Wiltshire bus campaign hopes to avert council cuts
- Published
Proposals by Wiltshire Council to reduce bus service subsidies are being challenged by a bus passenger group from Melksham.
Option 24 7 is calling for a review of the whole bus network in the county to make services more appealing.
Campaigner Graham Ellis said: "If we have three more people paying for each bus journey then that removes the need for a subsidy completely."
Wiltshire Council has said its consultation is seeking people's views.
'Better decisions'
Cabinet member for transport, Conservative Philip Whitehead said: "We're giving options of what changes there could be - we could stop subsidising the evening services, we could stop subsidising weekend services or Sunday services.
"But what we want to find out is how people will be impacted... that's what need back so we can make better decisions."

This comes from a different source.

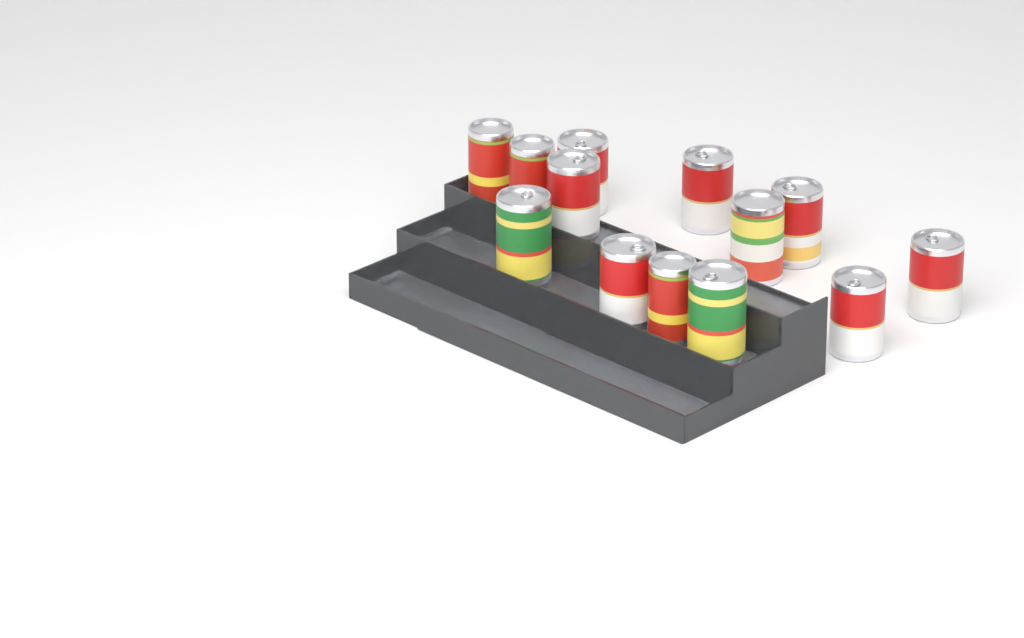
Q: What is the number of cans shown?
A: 13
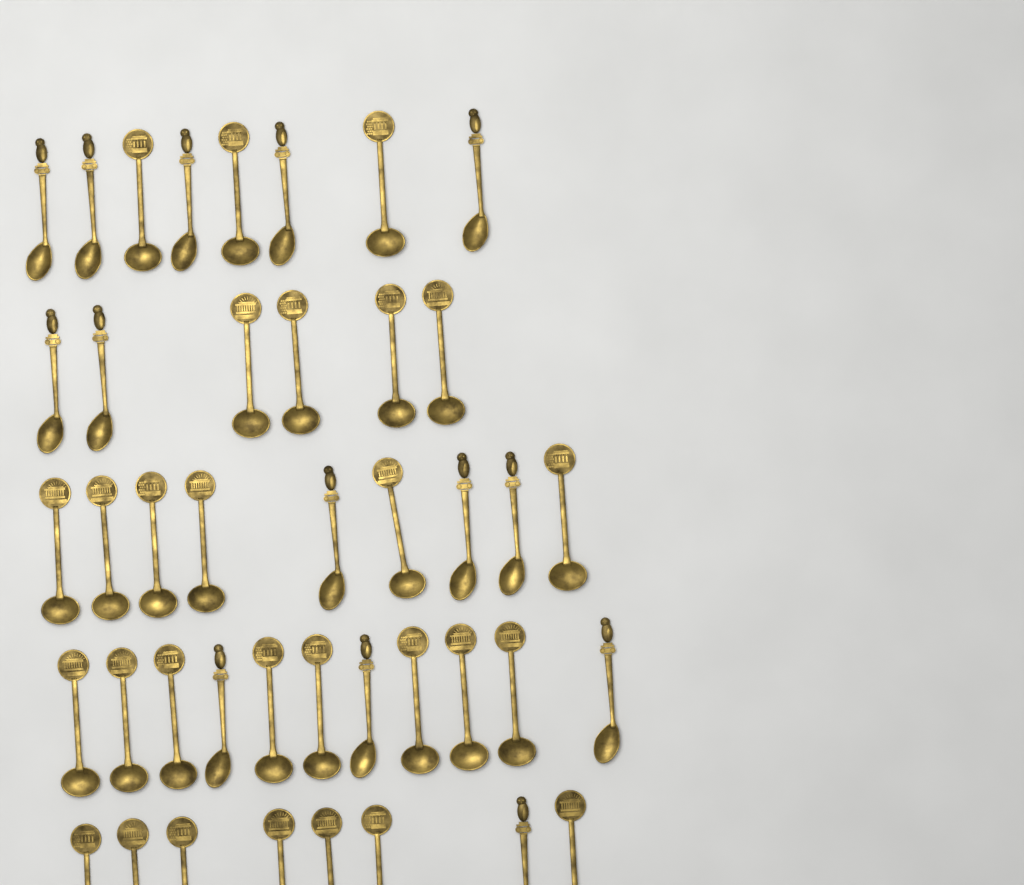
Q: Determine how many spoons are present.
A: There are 42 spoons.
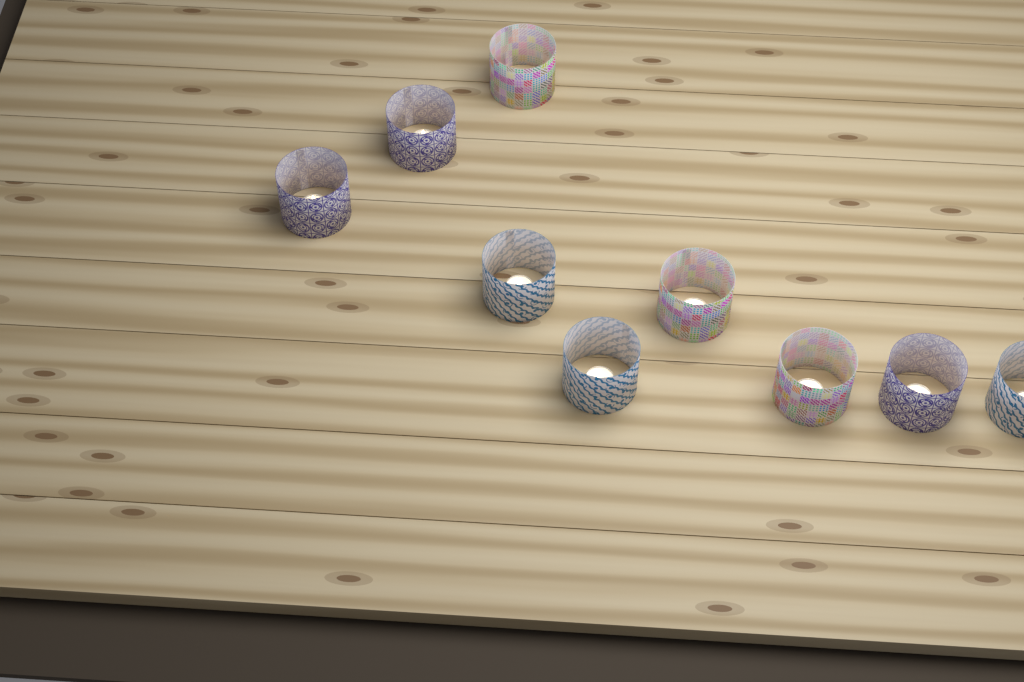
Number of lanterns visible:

The total transport budget is £25m a year, but most of this is spent on school transport, so public bus services are most likely to bear the brunt of the cuts.
Out of the 276 bus routes in Wiltshire, half the total receive a subsidy to help keep the service running.
'Beeching cuts'
In Malmesbury there are no commercially viable buses and the same applies for the routes between Devizes and Salisbury.
Mr Ellis described the planned cuts as similar to the Beeching cuts of the 1960s were hundreds of railway branch lines were removed.
He said: "We're talking about two and half million journeys a year (in Wiltshire).
"Let's work it out as we have done with the trains and with some of the other services and get it on the increase."
Earlier this week, the council also confirmed it would be cutting its Hopper service later in the year.
Wiltshire Council's bus consultation, external runs until April.